The problem that seemed obvious — until the research

Professors were drowning in emails before every assignment deadline. Students were missing announcements scattered across email, learning management systems, class websites, and Facebook groups. The communication overhead was real, documented, and growing. A chatbot seemed like an obvious fix.

The research question was whether that obvious fix was actually right. We interviewed 17 students and 3 professors across undergraduate and graduate programs, conducted 2 focus groups, and spent time understanding not just what the communication problems were, but why existing systems were failing to solve them despite years of use.

"The most important finding was not about what the chatbot could do — it was about what kinds of communication a chatbot fundamentally cannot replace."

What the research actually found

01
Information overload, not information scarcity
Students weren't missing information because it wasn't available — they were overwhelmed by the number of platforms where information might live. The chatbot needed to consolidate, not add another channel.
02
The deadline email storm was solvable
Professors got 80% of their emails in the 24 hours before a deadline. Proactive assignment reminders from a bot could meaningfully reduce this — this was a real use case the chatbot was well-suited for.
03
Face-to-face was irreplaceable for nuanced questions
Students with questions that needed explanation, reassurance, or context preferred to wait for office hours rather than email. Asynchronous communication, including a chatbot, couldn't provide what they actually needed.
04
Personality mattered more than expected
A "friend-like" chatbot personality made students more willing to interact without formal tone anxiety. The conversational design was as important as the functional design.

The design: what worked, and what the research showed wouldn't

The chatbot was built on Facebook Messenger — where students already communicated — and designed around three core scenarios: proactive assignment reminders, professor meeting scheduling, and FAQ response for course logistics. These were the high-frequency, low-context interactions where asynchronous AI communication added genuine value.

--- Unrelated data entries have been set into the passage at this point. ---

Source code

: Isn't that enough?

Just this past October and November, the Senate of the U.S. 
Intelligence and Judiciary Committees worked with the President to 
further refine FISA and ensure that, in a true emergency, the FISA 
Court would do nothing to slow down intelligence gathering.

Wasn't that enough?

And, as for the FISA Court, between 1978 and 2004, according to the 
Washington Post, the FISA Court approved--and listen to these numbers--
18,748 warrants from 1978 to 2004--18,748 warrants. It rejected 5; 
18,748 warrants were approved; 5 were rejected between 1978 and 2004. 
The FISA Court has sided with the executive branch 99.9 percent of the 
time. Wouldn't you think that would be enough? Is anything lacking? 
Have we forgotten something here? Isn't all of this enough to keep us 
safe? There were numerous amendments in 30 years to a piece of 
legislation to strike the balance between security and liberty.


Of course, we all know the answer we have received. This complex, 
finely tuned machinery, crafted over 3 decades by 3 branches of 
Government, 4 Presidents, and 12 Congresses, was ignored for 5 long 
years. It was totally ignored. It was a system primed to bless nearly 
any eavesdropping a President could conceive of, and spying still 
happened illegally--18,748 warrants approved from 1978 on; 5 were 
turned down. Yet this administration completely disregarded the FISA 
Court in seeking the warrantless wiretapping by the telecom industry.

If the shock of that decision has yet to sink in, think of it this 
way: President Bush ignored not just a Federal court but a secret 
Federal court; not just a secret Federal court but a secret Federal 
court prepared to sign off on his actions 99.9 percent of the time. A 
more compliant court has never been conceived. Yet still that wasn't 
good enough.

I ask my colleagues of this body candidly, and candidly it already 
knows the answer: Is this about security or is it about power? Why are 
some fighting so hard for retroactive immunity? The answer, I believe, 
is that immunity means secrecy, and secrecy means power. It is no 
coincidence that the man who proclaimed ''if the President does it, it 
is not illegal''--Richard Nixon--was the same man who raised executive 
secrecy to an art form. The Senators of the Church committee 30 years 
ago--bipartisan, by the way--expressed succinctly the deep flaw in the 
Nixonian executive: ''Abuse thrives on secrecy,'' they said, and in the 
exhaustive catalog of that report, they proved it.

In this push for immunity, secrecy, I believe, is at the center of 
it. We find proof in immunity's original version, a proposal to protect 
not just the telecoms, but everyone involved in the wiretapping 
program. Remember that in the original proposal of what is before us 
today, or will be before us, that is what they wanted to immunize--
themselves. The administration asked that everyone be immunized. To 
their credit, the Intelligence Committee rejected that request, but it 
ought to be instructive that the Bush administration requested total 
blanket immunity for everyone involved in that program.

Conversation script design was more complex than anticipated. Each scenario required handling fallbacks, intent switching, ambiguous inputs, and abandon states — all while maintaining a personality that felt natural rather than robotic. We mapped every branching path before writing a single response.

The most important finding
I would not recommend using a chatbot to enhance professor-student communication at scale. The research revealed that the communication problems that mattered most — nuanced questions, sensitive topics, learning difficulties — were exactly the ones that required human judgment. The chatbot solved the logistics. The logistics weren't the real problem.

This was an early lesson in the limits of conversational AI that still shapes how I approach AI research today: the question isn't "can AI do this?" — it's "should the human moment in this interaction be preserved?"

Why this project still matters to me

This was among the first projects where I had to recommend against the solution I was asked to design. The client brief was to design a chatbot. The research showed that the chatbot would solve the wrong problem. Delivering that finding clearly, with evidence, and having it accepted — that was an early formative experience in what research is actually for.

It also introduced me to conversational AI design at a time when most people in HCI hadn't started thinking seriously about it. The principles I developed here — designing for fallback, preserving human moments, calibrating personality to context — became foundation concepts I returned to repeatedly in later work on AI-native products at Meta.